There’s also been a fundraising comic-art book, Team Cul de Sac: Cartoonists Draw the Line at Parkinson’s, published by Andrews McMeel and coordinated with the Michael J. Fox Foundation. The book features contributions from about 150 artists, among them Watterson, Garry Trudeau, Sergio Aragones, Jim Davis, Lynn Johnston, Pat Oliphant, Matt Wuerker and Nick Galifianakis.

Michael Cavna, who writes the Comic Riffs blog for the Washington Post, interviewed Thompson about ending his strip:

MICHAEL CAVNA: How did you come to this decision now, Richard? Was there a moment that this choice became clear, or has this been a long and gradual decision — perhaps one that had a tipping point?

RICHARD THOMPSON: I’ve known for a year or more that I was working on borrowed time. My lettering had begun to wander off in 2009, but that could be fixed easily enough. But when Alice’s and Dill’s heads began to look under-inflated last winter, I figured I was losing control of the drawing, too. When I needed help with the inking (the hardest but most satisfying part of drawing the strip),well that was probably a tipping point. Parkinson’s disease is horribly selfish and demanding. A daily comic strip is too and I can only deal with one at a time. So it was a long, gradual, sudden decision.

[Thanks to Martin Morse Wooster for the story.]

Watterson’s rendition of Petey Otterloop.

2 thoughts on “Richard Thompson Ending “Cul de Sac”

  1. I had posted the Watterson picture on FB a year ago, when the news broke about his Parkinson’s.
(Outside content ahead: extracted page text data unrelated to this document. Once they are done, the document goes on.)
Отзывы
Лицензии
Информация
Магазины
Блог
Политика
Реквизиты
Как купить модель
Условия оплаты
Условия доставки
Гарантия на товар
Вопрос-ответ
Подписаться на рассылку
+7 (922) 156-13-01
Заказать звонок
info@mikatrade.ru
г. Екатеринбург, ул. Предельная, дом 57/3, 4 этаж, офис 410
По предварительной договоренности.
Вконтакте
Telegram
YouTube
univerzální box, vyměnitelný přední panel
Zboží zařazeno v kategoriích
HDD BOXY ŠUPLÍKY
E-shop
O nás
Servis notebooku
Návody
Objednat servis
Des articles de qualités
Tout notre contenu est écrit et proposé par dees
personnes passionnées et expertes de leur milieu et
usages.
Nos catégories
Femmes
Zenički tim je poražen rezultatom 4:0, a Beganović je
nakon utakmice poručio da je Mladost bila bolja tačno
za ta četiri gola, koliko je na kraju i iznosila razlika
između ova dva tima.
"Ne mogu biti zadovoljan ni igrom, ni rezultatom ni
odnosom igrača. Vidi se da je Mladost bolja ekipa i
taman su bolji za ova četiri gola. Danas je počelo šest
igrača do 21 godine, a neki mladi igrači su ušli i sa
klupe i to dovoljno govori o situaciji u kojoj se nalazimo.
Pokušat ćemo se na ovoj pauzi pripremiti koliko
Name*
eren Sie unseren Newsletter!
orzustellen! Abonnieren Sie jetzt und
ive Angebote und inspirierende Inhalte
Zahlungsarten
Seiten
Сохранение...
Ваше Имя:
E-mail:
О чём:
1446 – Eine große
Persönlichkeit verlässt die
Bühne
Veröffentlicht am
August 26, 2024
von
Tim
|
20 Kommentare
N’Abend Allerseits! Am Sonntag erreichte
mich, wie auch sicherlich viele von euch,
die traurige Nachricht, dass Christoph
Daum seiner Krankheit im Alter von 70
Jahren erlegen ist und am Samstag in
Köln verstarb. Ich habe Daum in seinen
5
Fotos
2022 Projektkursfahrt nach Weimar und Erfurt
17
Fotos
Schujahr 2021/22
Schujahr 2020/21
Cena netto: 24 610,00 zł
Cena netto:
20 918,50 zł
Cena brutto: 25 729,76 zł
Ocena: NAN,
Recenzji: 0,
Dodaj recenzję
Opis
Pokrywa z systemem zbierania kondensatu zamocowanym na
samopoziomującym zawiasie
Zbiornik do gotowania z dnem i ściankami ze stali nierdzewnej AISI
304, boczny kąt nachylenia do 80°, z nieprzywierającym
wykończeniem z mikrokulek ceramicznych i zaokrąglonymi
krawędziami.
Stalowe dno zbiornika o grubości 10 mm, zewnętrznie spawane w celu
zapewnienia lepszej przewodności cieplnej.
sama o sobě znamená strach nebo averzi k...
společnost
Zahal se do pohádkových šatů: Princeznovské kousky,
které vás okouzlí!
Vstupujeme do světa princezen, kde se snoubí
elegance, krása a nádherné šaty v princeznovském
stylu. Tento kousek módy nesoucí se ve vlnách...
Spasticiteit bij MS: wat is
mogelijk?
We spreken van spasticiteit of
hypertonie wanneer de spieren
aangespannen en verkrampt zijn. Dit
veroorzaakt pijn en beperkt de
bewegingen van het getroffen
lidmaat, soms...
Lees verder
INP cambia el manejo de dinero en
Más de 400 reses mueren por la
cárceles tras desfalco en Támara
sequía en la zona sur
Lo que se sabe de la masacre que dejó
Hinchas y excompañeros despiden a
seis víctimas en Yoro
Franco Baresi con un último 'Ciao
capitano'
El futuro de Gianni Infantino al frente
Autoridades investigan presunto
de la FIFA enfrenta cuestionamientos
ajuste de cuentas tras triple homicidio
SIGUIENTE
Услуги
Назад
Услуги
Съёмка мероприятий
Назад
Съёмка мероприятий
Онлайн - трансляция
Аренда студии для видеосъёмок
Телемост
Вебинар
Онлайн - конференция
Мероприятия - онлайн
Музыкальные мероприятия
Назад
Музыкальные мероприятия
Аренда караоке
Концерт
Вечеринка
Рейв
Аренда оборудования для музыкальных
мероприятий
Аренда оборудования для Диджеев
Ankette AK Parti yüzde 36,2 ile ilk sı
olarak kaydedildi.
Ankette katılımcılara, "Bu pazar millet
Curiously, no one commented.

    Its a pity he can’t write the strip and guide it, but artwork becomes personal for certain cartoonists. There’s a certain pride some take in not dealing with hired help. Al Capp also had Parkinsons’ and had someone else do the drawings and he would carefully draw in the faces.

    Contrary to what Shulz used to claim he had helpers in the fifties, when he tried to expand Peanuts into comic books, and he did a sports strip.

    I buy the Washington Post on Sundays for the funnies and “Cul de Sac”, which is exceptional, I like it a lot, and will certainly miss it.